Pull out every line of the data below that contains the word "Azure", and copy each one unchanged.

++++ Exercise materials

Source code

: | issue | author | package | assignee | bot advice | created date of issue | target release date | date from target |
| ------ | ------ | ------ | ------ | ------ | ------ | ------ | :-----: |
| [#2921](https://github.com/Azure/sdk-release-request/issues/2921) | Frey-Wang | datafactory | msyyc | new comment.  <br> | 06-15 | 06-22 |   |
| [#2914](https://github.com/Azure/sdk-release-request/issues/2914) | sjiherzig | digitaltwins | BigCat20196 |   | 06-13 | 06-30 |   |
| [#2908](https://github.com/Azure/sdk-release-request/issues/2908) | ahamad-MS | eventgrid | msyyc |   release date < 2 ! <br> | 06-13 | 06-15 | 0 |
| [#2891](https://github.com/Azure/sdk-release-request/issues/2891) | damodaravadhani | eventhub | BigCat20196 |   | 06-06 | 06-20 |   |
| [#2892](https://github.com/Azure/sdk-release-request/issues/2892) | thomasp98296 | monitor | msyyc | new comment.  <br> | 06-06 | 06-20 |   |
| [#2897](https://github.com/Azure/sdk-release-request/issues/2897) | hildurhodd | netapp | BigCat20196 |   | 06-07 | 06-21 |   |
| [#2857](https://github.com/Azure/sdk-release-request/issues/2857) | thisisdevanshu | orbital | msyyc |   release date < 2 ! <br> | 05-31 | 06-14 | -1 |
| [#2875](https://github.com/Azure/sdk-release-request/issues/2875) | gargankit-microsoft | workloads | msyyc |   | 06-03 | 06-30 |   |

++++++++

### Result:
| [#2921](https://github.com/Azure/sdk-release-request/issues/2921) | Frey-Wang | datafactory | msyyc | new comment.  <br> | 06-15 | 06-22 |   |
| [#2914](https://github.com/Azure/sdk-release-request/issues/2914) | sjiherzig | digitaltwins | BigCat20196 |   | 06-13 | 06-30 |   |
| [#2908](https://github.com/Azure/sdk-release-request/issues/2908) | ahamad-MS | eventgrid | msyyc |   release date < 2 ! <br> | 06-13 | 06-15 | 0 |
| [#2891](https://github.com/Azure/sdk-release-request/issues/2891) | damodaravadhani | eventhub | BigCat20196 |   | 06-06 | 06-20 |   |
| [#2892](https://github.com/Azure/sdk-release-request/issues/2892) | thomasp98296 | monitor | msyyc | new comment.  <br> | 06-06 | 06-20 |   |
| [#2897](https://github.com/Azure/sdk-release-request/issues/2897) | hildurhodd | netapp | BigCat20196 |   | 06-07 | 06-21 |   |
| [#2857](https://github.com/Azure/sdk-release-request/issues/2857) | thisisdevanshu | orbital | msyyc |   release date < 2 ! <br> | 05-31 | 06-14 | -1 |
| [#2875](https://github.com/Azure/sdk-release-request/issues/2875) | gargankit-microsoft | workloads | msyyc |   | 06-03 | 06-30 |   |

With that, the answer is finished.